━━━━━ Document extract ━━━━━

|
23rd February 2026
|
10 min read

Should your website have an llms.txt file? An honest guide for 2026

Google's May 2026 AI optimisation guide put llms.txt on its list of things you don't need to do for Search. Here's what the file does, who actually benefits, and where to focus your time instead if you want to show up in AI answers.
A computer screen showcases code on the left and a vibrant travel app design featuring colorful interface elements on the right, demonstrating principles of responsive web design seamlessly. | Rubber Duckers
Written by

Eighteen months ago, every SEO blog and developer feed told you to add an llms.txt to your site. Then in May 2026, Google published its official guide to optimising for generative AI features and put llms.txt on the list of things you don't need to do.

So the answer to whether your site needs one isn't the same as it was a year ago.

We've had llms.txt on rubberduckers.co.uk since the standard emerged. We've added it for clients on our Growth Partner retainer. We watch the server logs to see who actually requests it. And we've now read Google's guide carefully and adjusted how we talk about the file.

━━━━━ Dataset extract ━━━━━

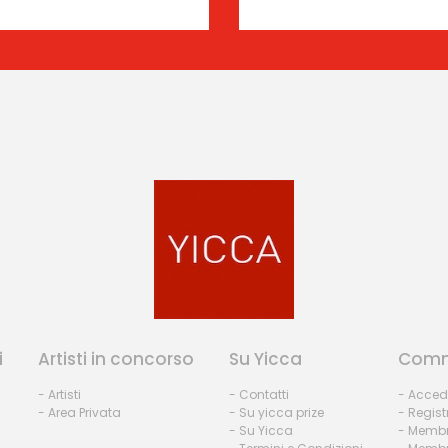
i
Artisti in concorso
Su Yicca
Comm
- Artisti
- Contatti
- Acced
- Area Privata
- Su yicca prize
- Regist
- Su Yicca
- Membr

━━━━━

- What this exercise asks:
[a] According to the llms.txt guide, why does whether a site needs an llms.txt file no longer have the same answer as a year earlier? Answer in one to three sentences.
[b] Pick up the llms.txt guide after its final paragraph and keep writing it.

- Answers for the tasks:
[a] Eighteen months earlier, SEO blogs and developer feeds were telling site owners to add an llms.txt file. Google's official guide to optimizing for generative AI features has since placed llms.txt on its list of things you don't need to do for Search.

[b]
This piece covers what llms.txt is, what Google has actually said, what real-world adoption looks like, and where the file does and doesn't earn its place in 2026.

How llms.txt works and what sets it apart

The llms.txt standard was proposed by Jeremy Howard at Answer.AI in late 2024. It's a single plain markdown file that sits at the root of your site (yoursite.com/llms.txt) and acts as a curated tour of your most important pages for AI models.

The format is simple. Your business name as an H1. A short summary. H2 sections (services, docs, blog, products) listing your key URLs with one-line descriptions.

What an llms.txt file contains

Most well-written llms.txt files share the same structure. They open with a site or company name as an H1, then a short summary of what you do, then sections grouped by intent. Each section lists curated URLs with a colon and a description.

You can include an Optional section for less critical pages. Models tend to drop these first when their context is tight. That's where you'd put changelogs, advanced configuration, or anything supplementary.

There's no minimum length. Some files are six lines. Some run to several hundred. The principle is curation, not coverage.

How it differs from robots.txt and sitemaps

These three files do different jobs and they get conflated often.

robots.txt controls access. It tells crawlers what they can and can't reach. It's binary: allow or disallow.

sitemap.xml lists everything. It's exhaustive. The job is to make sure search engines can discover every URL on the site.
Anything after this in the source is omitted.